**QUESTIONS**.
a - Reproduce the part of the forum thread about living near Fuengirola that runs between "Hahaha, you got" and "lovely beauty treatment!", inclusive, without changing a word.
b - Write the next part of the forum thread about living near Fuengirola, picking up right after its final sentence.

**PASSAGE SHOWN**.
+ + + +

I'm really happy with the secondary at the British college, my son has just started his IGCSEs, he did break his arm there a few weeks ago (just before his exams) and they've been excellent in their support and help with that. My daughter is in year 9 and just about to take her options, she moans about the odd thing here and there, but nothing more than usual schoolgirl moans and she is doing really well - ooooh, we should so get together, theres so much to discuss here. I've heard that the Sunlands primary is ok, but there is now a very low proportion of british children and apparently that reflects the direction of the school. IMO, the best school in this area is probably Sunnyview

Shall we meet up and then we can discuss it all????

Jo xxx


----------



## lynn

colabottles said:


> Just a few last minute details to sort out and can then book flights and accommodation for June! Thanks for the help. Hope you dont mind sending me a pm with your phone number so I could meet you. Want the kiddies to have a nice time too go to zoo swim etc.
> 
> Maybe you could help if you know? My hubby is a barber mens hairdresser and is really good at his job. He has been established in our village for donkeys years and is always chocka busy, rarely has time for a bite of a sandwich all day! Bless.
> 
> He wants to buy one for sale that is well established and build it up, been looking at premises for sale and heard Palm Tree Avenue hairdressers do well, perhaps Mijas might be better for us, don't know. Where do all the men go where you are? Los boliches in Fuengirola have too many and we need to look at Benalmadena, Torremuelle and Mijas.
> 
> Planning to make appointments from here so that he can visit and chat once we are there and see if its worth it. Problem here is we have to sell our home and buy a smaller one to which then rent out. As you say, rent in spain dont buy. I think I am in the stars at the moment as to open a business in spain to cover spanish rent and school fees and live is not looking feasable.


I'm not convinced that a barber's shop with one member of staff (your OH) is going to produce nearly enough income for you.... The British Barber in Fuengirola port was where I used to take my boys when we first arrived. He charged 10 euros per cut, adults and children alike, and there was never a queue or a wait to be served. I now cut my boys and my OH's hair at home to save money! (Then I can justify getting mine highlighted, cut and blow dried at a swanky salon lol!)


----------



## colabottles

Hahaha, you got that sussed! I used to get so fed up sitting with lampshade head foils on. Have opted for highlight tones effect tint - Belle hair colour blonde 8.03 which is £3 a time, twice a month! Save the pennies for a lovely beauty treatment! 

Am going to benalmadena for a week, hope to meet up with Nat, Jo and yourself. x 



lynn said:


> I'm not convinced that a barber's shop with one member of staff (your OH) is going to produce nearly enough income for you.... The British Barber in Fuengirola port was where I used to take my boys when we first arrived. He charged 10 euros per cut, adults and children alike, and there was never a queue or a wait to be served. I now cut my boys and my OH's hair at home to save money! (Then I can justify getting mine highlighted, cut and blow dried at a swanky salon lol!)

+ + + +

**EXCERPTED DATA**.
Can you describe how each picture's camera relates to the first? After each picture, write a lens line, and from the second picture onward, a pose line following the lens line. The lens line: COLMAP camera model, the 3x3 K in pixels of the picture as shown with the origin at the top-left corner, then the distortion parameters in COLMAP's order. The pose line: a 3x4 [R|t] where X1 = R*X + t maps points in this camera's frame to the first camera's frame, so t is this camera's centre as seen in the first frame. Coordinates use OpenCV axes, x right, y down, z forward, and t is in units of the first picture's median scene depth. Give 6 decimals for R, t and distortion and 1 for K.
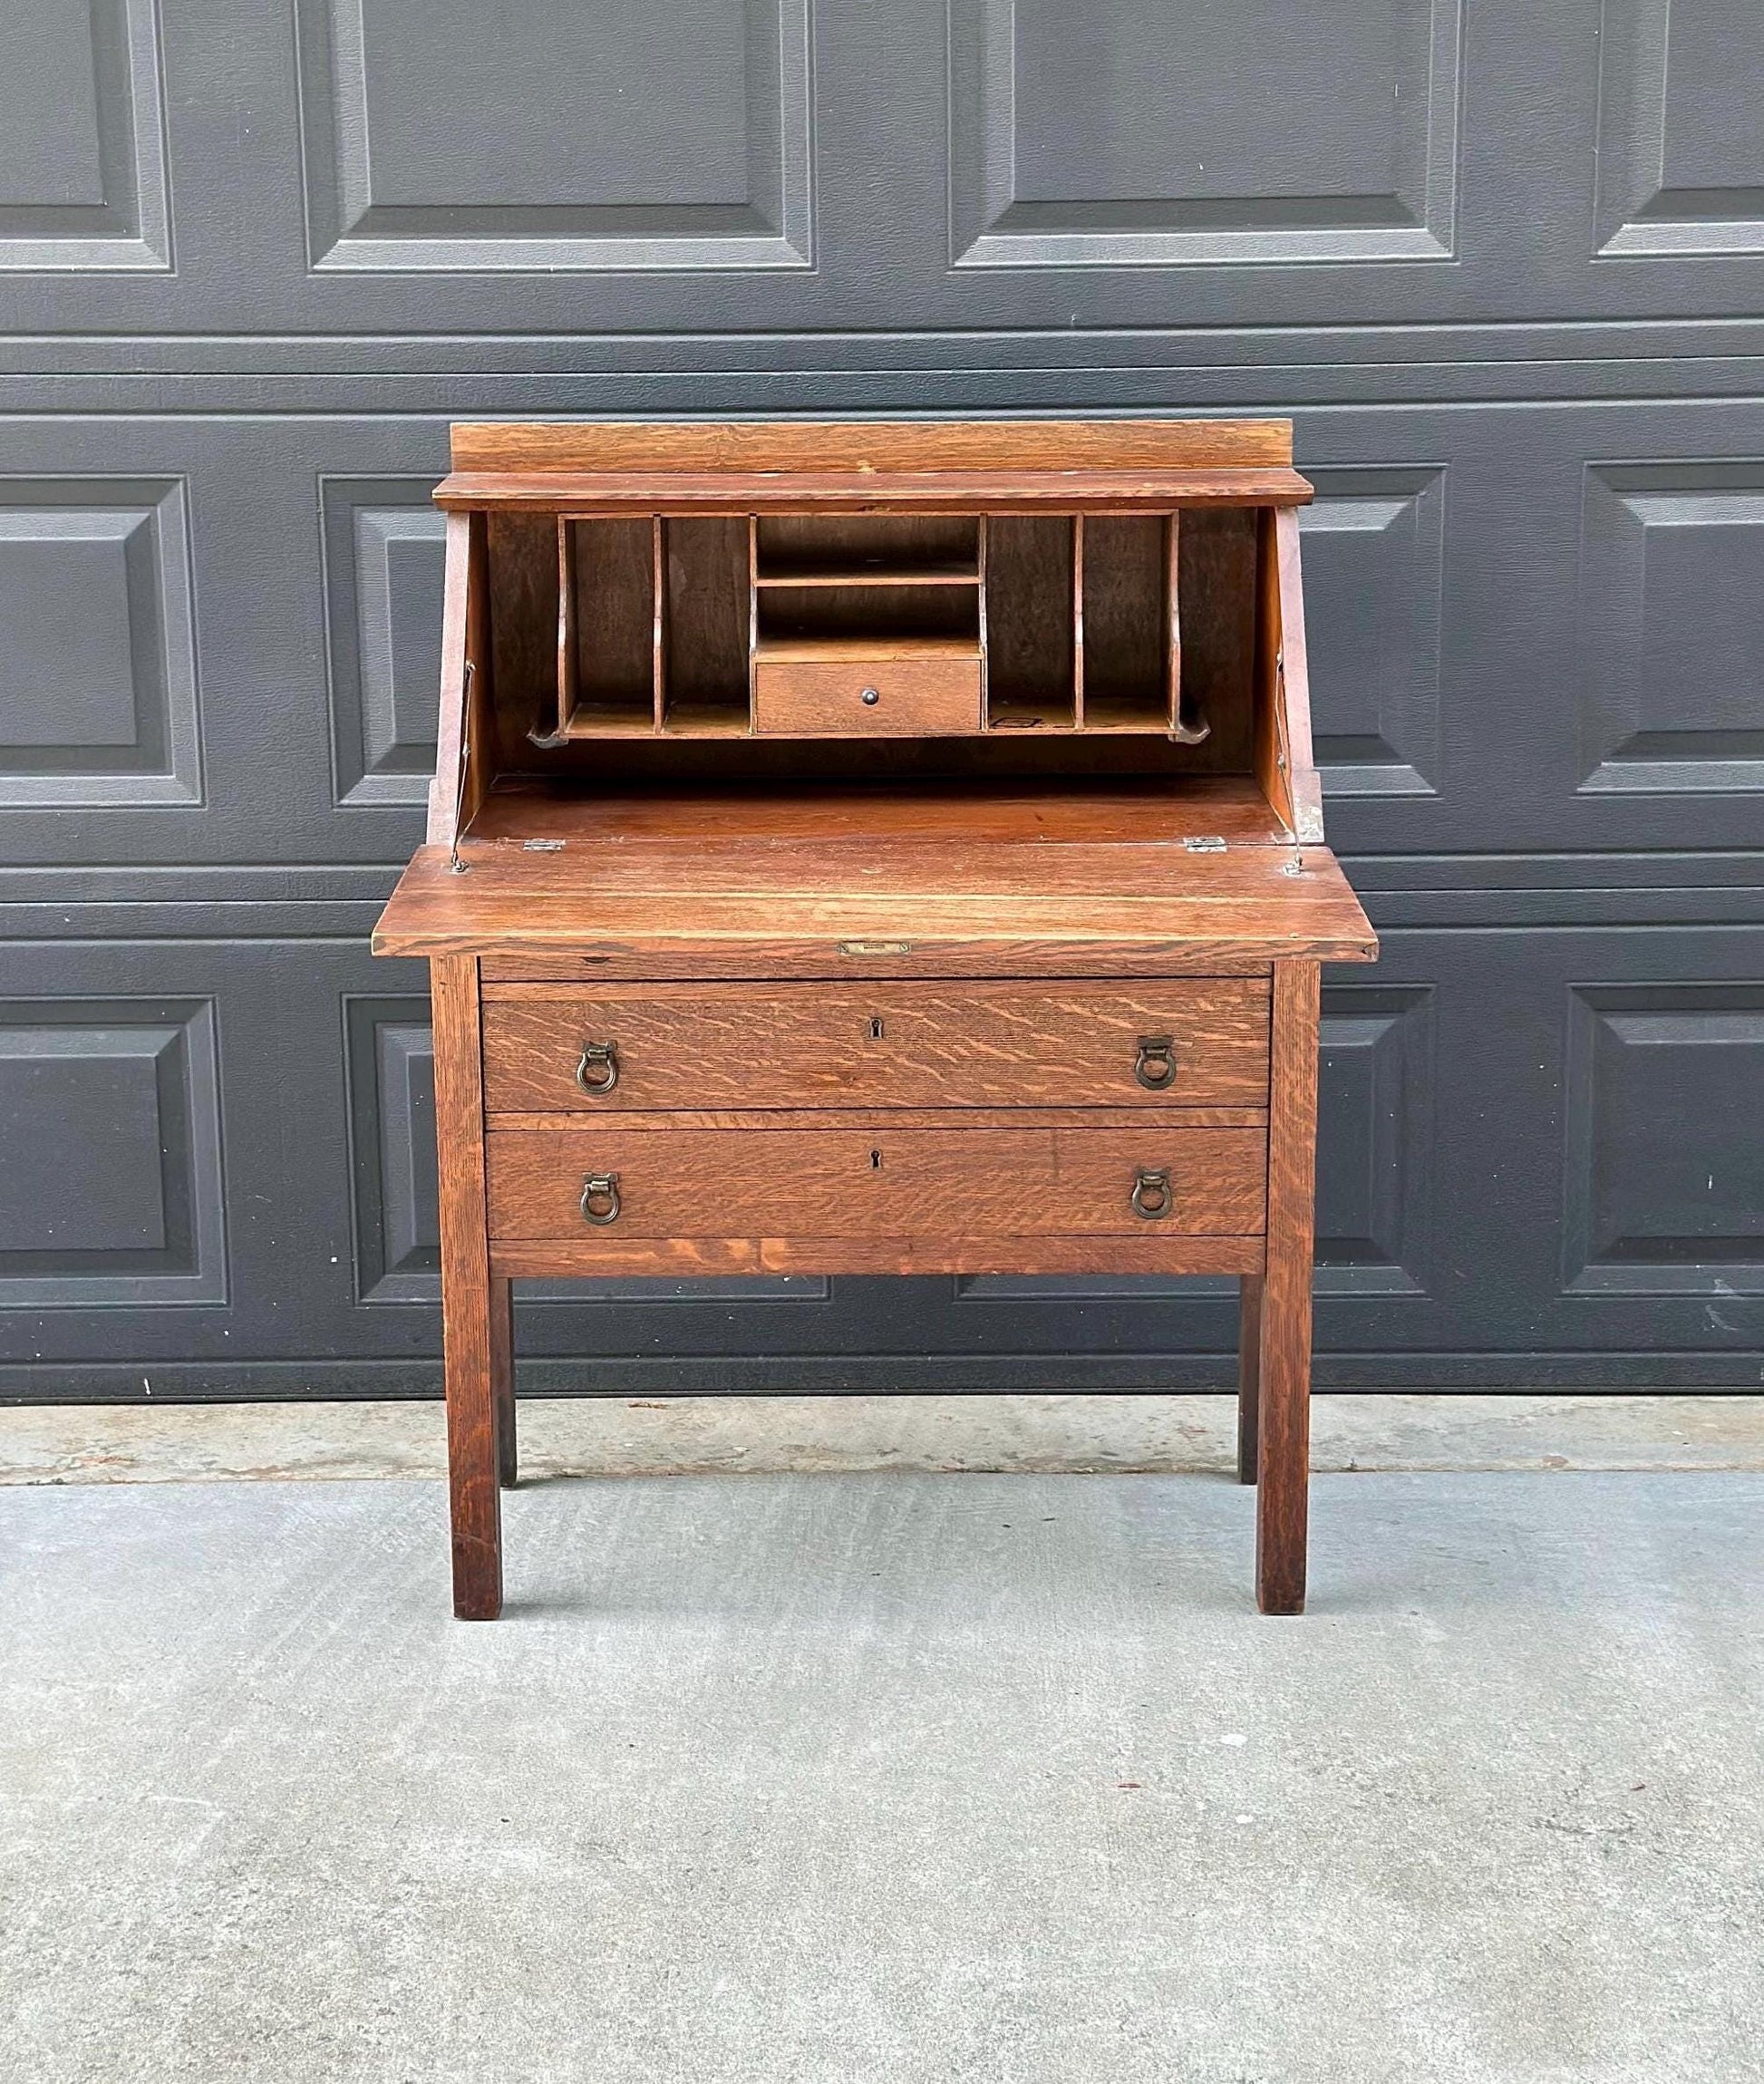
lens RADIAL K [[3694.1, 0, 879.8], [0, 3694.1, 1010.7], [0, 0, 1]] dist [0.156049, -0.170510]
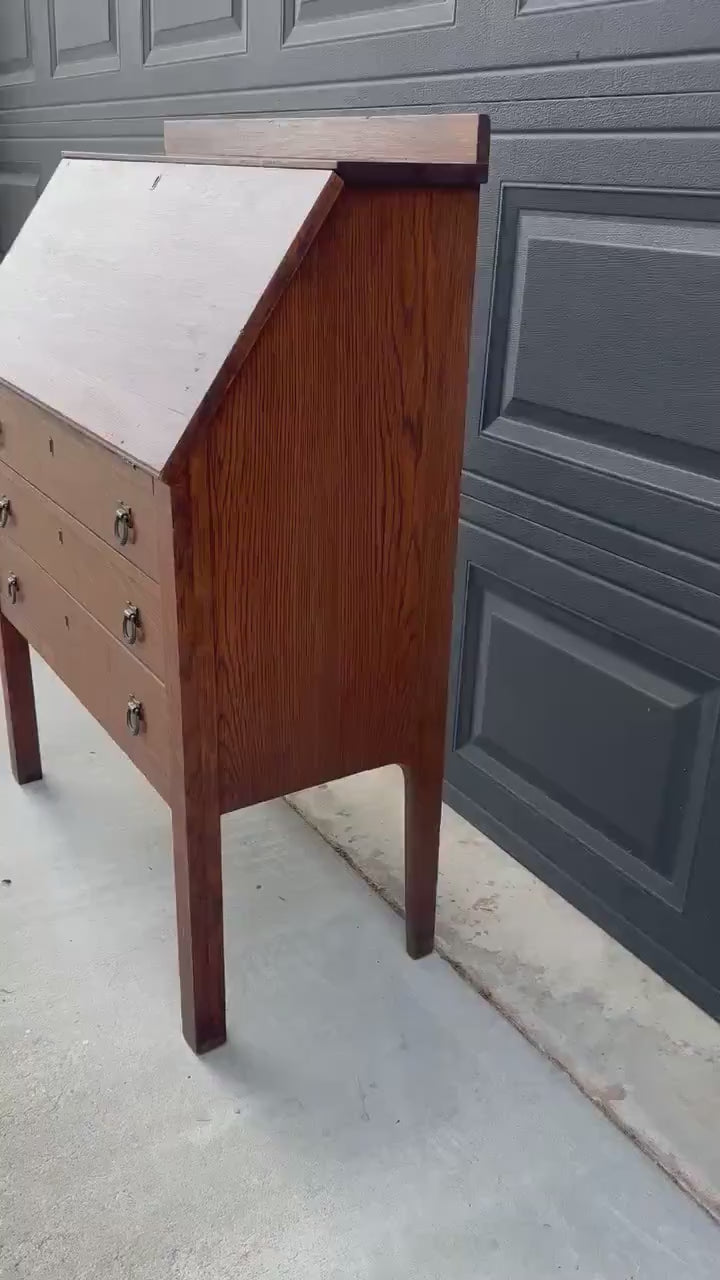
lens RADIAL K [[1102.9, 0, 360.0], [0, 1102.9, 640.0], [0, 0, 1]] dist [0.182632, -0.370998]
pose [[0.527128, 0.354564, -0.772283, 0.413955], [-0.223923, 0.934633, 0.276260, -0.104888], [0.819753, 0.027307, 0.572066, 0.831892]]
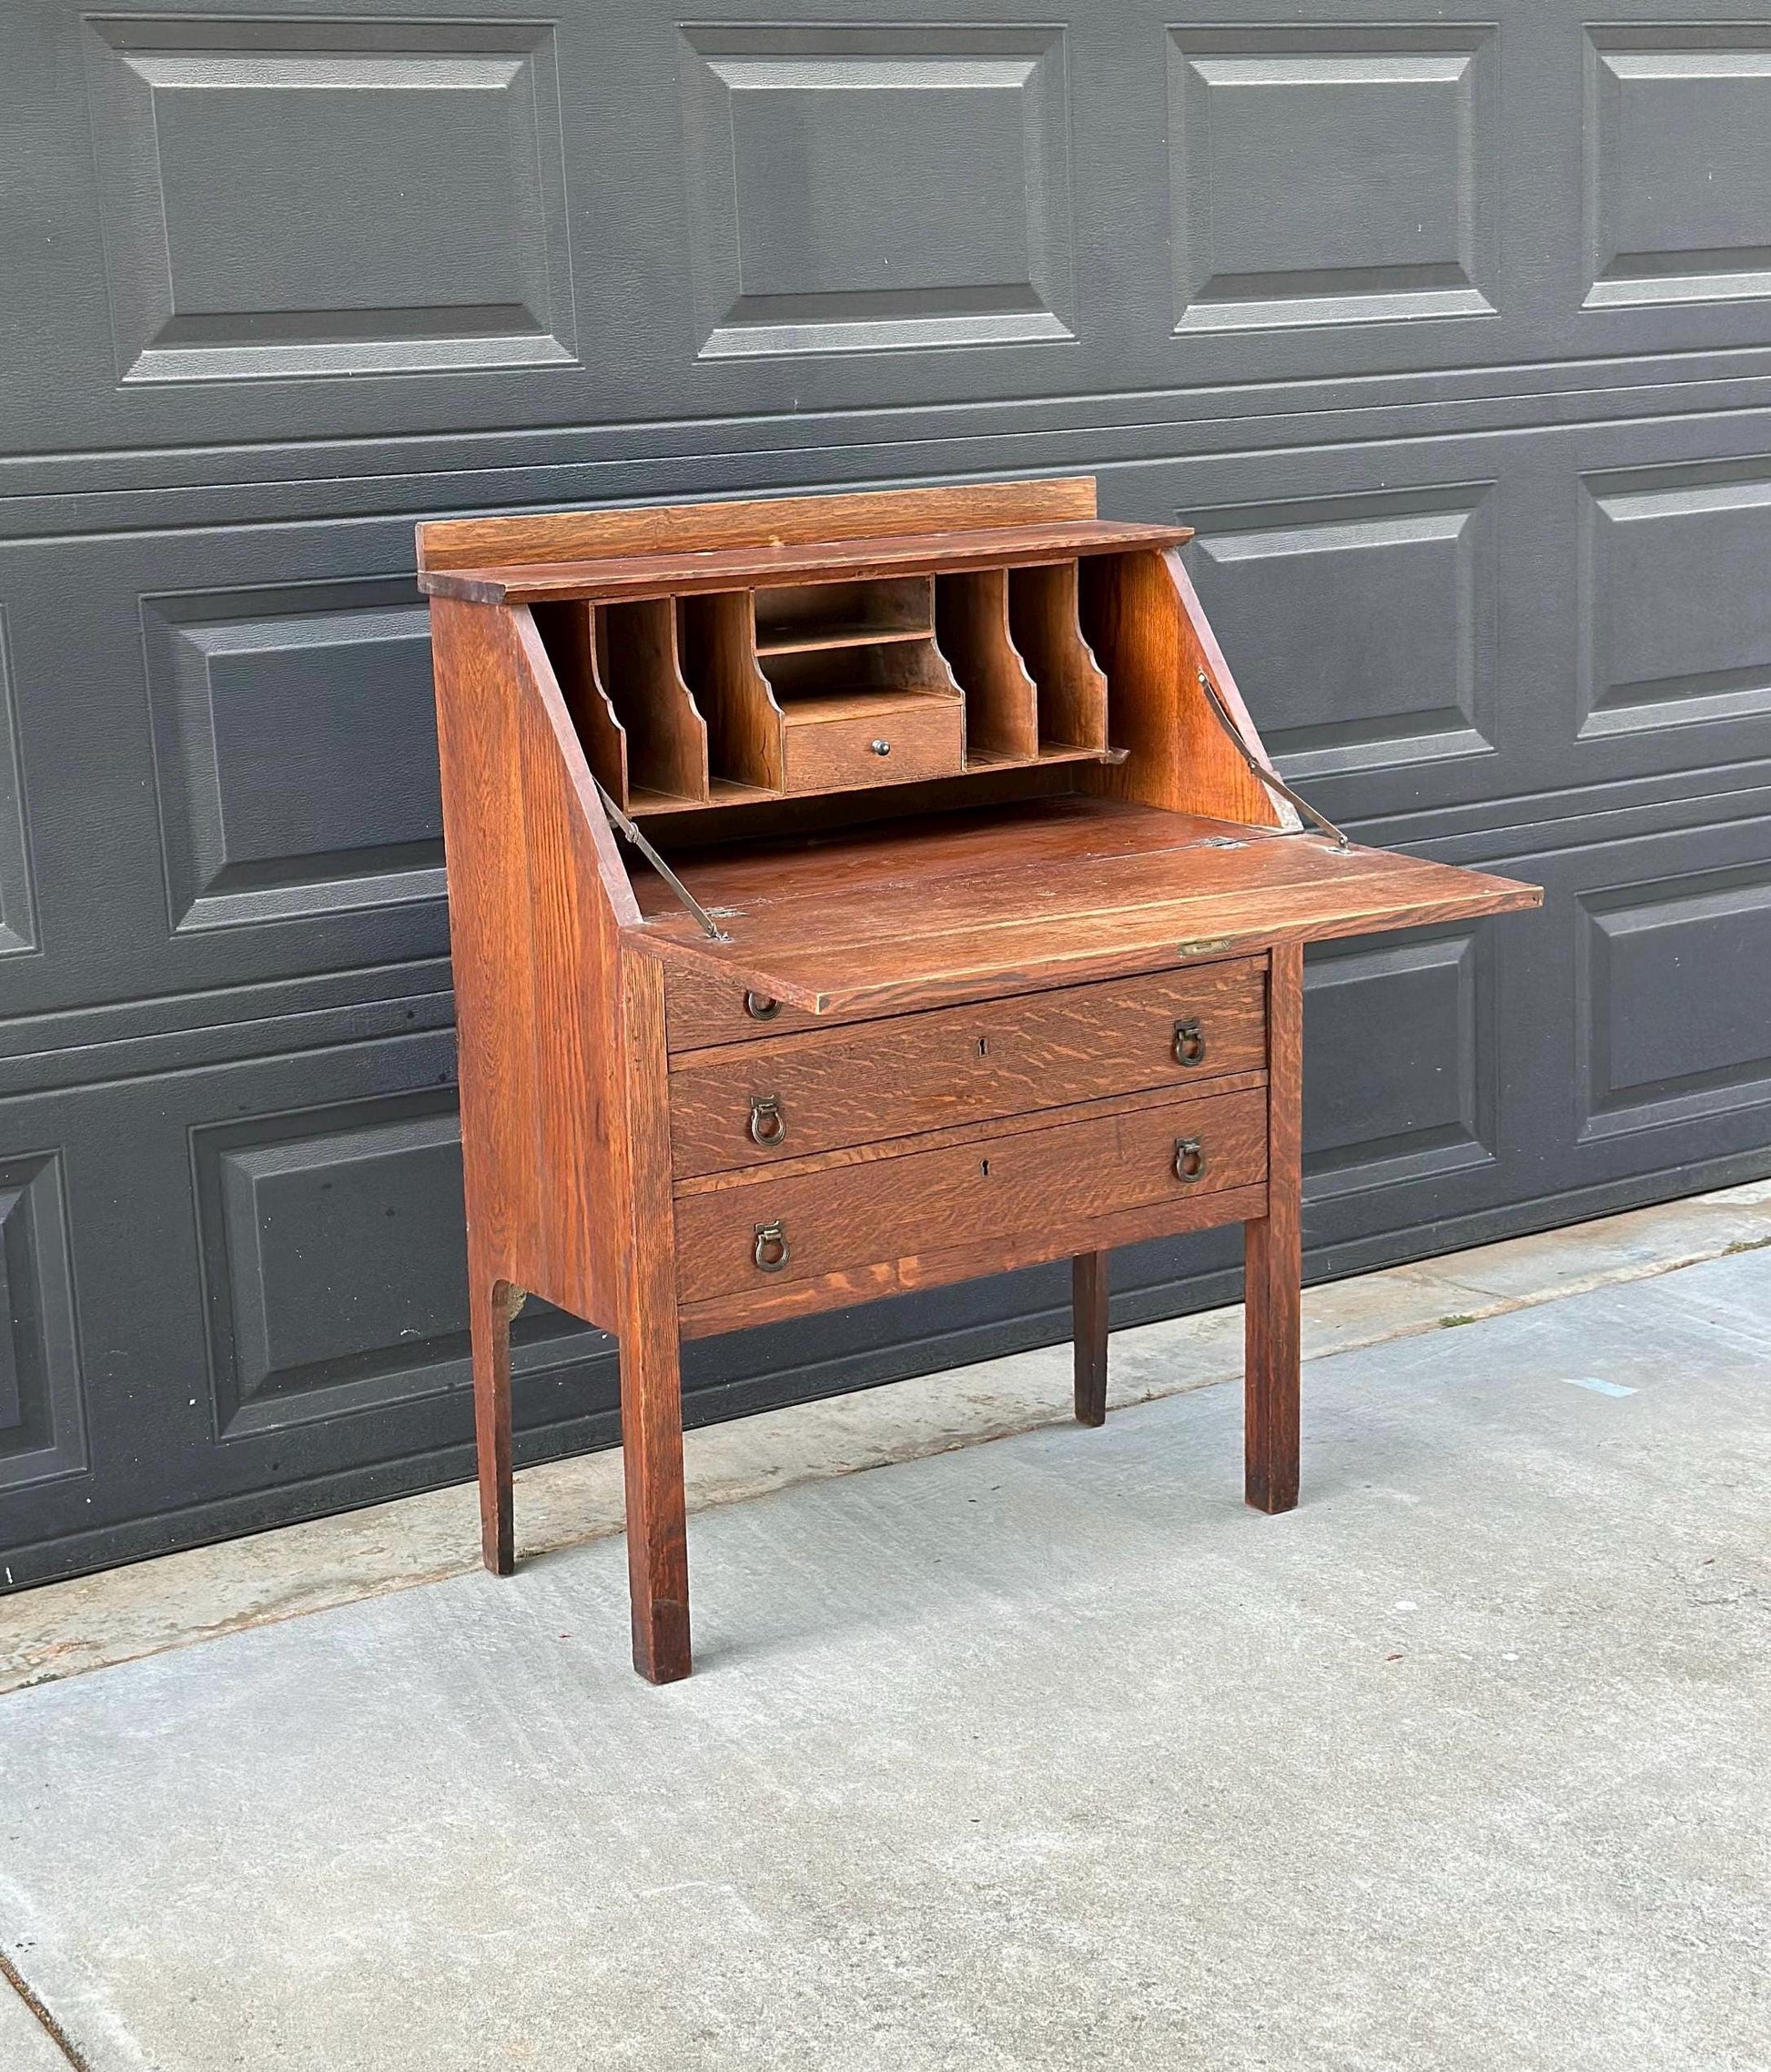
lens RADIAL K [[3436.1, 0, 868.8], [0, 3436.1, 1072.8], [0, 0, 1]] dist [0.132778, 0.045411]
pose [[0.839357, -0.142168, 0.524659, -0.550384], [0.148601, 0.988439, 0.030105, -0.022602], [-0.522874, 0.052696, 0.850780, 0.158845]]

+ + + +

**EXERCISE ANSWERS**.
a -
Hahaha, you got that sussed! I used to get so fed up sitting with lampshade head foils on. Have opted for highlight tones effect tint - Belle hair colour blonde 8.03 which is £3 a time, twice a month! Save the pennies for a lovely beauty treatment!

b -
----------



## jojo

It is going to be a tight call. If you put your kids into International school (both in secondary??), you're looking at 1,200€ a month excluding bits n bobs, uniforms etc. then theres your rent, you're looking at at least 1000€ a month for anything other than a two bed apartment, food, drink, socialising, a car..... I dont know how much Daniel (the barber) makes, he charges 9€ for kids and 10€ for adults, I think he does ok and probably does around 20 heads a day (thats a guess from the flowthru I've seen when I've been in there on a saturday morning). But he's a single lad who I dont think has any family overheads......

Oooohh, sorry, I dont mean to be negative 

Jo xxxx


----------



## colabottles

No you're quite right! The answer everyone wants is how much a month. The answer is you need at 7000euros a month nett plus to live out there. Bearing in mind most people rent for a year or two and then purchase a property which releases 1000 a month.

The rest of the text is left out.